This recent headline was chilling: "As USS Theodore Roosevelt exits, U.S. has no carriers in Persian Gulf." For the first time in eight years, America doesn't have an aircraft carrier in the body of water closest to the world's worst trouble spots. It will take at least several months to deploy a replacement carrier.
Meanwhile, tensions continue to increase across the region, with Russian military involvement in Syria, ongoing fighting in Iraq, and a civil war in Yemen. In other words, just as the Middle East and North Africa are more volatile and uncertain than ever, America is dramatically reducing its visible military presence.
How ironic that our withdrawn carrier was named for the president who urged America to "Speak softly and carry a big stick." The Obama administration's motto appears to be the opposite of TR's -- "Take your stick home and leave your allies to fend for themselves."
The Rough Rider wasn't the first president who understood the importance of a strong peacetime military, even when budgets are tight. President George Washington made it a priority to invest in warships in the 1790s, when the new nation was still on shaky fiscal ground.
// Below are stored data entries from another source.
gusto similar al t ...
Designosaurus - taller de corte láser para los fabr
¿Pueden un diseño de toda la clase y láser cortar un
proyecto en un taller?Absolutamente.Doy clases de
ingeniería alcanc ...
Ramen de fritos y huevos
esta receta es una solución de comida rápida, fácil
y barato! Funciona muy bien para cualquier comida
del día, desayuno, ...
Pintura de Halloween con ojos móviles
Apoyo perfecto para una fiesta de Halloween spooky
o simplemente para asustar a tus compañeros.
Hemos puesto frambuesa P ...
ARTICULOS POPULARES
As early as 1784, no longer protected by the Royal Navy, our new nation faced a threat from the Islamic states of North Africa -- Tripoli, Morocco, Tunis, and Algiers. They took advantage of America's lack of a navy, sending pirates to routinely hijack our merchant ships and enslave their crews. The radical leaders of those "Barbary States" demanded outrageous ransom and tribute payments, and felt no remorse for abusing or killing Christian sailors on religious grounds.
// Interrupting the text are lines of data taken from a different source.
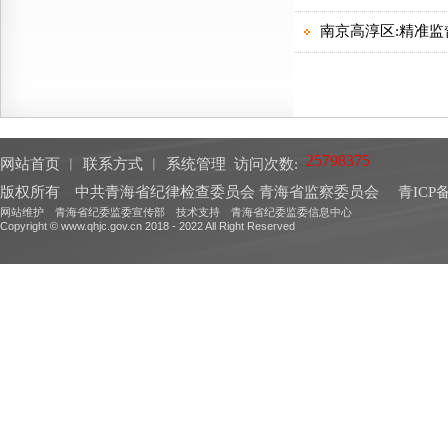
网站首页
︱
联系方式
︱
系统管理
访问次数:
版权所有 中共青海省纪律检查委员会 青海省监察委员会
青ICP备
网站维护 青海省纪委监委宣传部 技术支持 青海省纪委监委信息中心
Copyright © www.qhjc.gov.cn 2018 - 2022 All Right Reserved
President Washington used the new country's limited resources to build state-of-the-art warships like the USS Constitution (which you can still visit today in Boston Harbor). By 1801, when Thomas Jefferson became president, the U.S. Navy was strong enough that he could confront the extortion and barbarism of those Islamic states. Our success in the Barbary Wars (1801-15) would launch America on the path to future superpower status.
Just as George Washington couldn't allow the Barbary pirates to go unchecked, we can't allow our Navy to weaken to the point that no substitute carrier was available to relieve the Theodore Roosevelt.
Of course, it has always been expensive to build, maintain, and staff a powerful navy. In 1794, the Act to Provide a Naval Armament appropriated the immense sum of $688,888. In 2016, our newest aircraft carrier, the USS Gerald R. Ford, will cost a staggering $13 billion. But just as George Washington couldn't allow the Barbary pirates to go unchecked, we can't allow our Navy to weaken to the point that no substitute carrier was available to relieve the Theodore Roosevelt.
Much has changed in 200 years, though not the bravery of our troops -- or the mindset of Islamic extremists. In Jefferson's day, they refused to engage in diplomacy unless it was backed up by visible power. And today, how will we see ISIS respond to the departure of our aircraft carrier, along with our premature withdrawal from Iraq?
We've been sporadically bombing ISIS for a year, with no visible progress. We bombed Libya and encouraged a revolution against Qaddafi, but then did nothing to fill the vacuum, leading to bigger problems. In the Obama era, half measures and mixed messages have damaged both our global reputation and our national security.
Americans never want to go to war, but the best way to establish peace is to demonstrate that we're ready, willing, and able to defend our interests and allies. Washington, Jefferson, and James Madison -- the three presidents who drove our success in the Barbary Wars -- understood the importance of standing up to intimidation. Democrats like Harry Truman and JFK understood it. Why can't President Obama?
Let's invest the resources to make sure our military is always fully prepared to do whatever our national security requires. And let's learn the lessons of history when it comes to what works and what doesn't in confronting radical Islamists.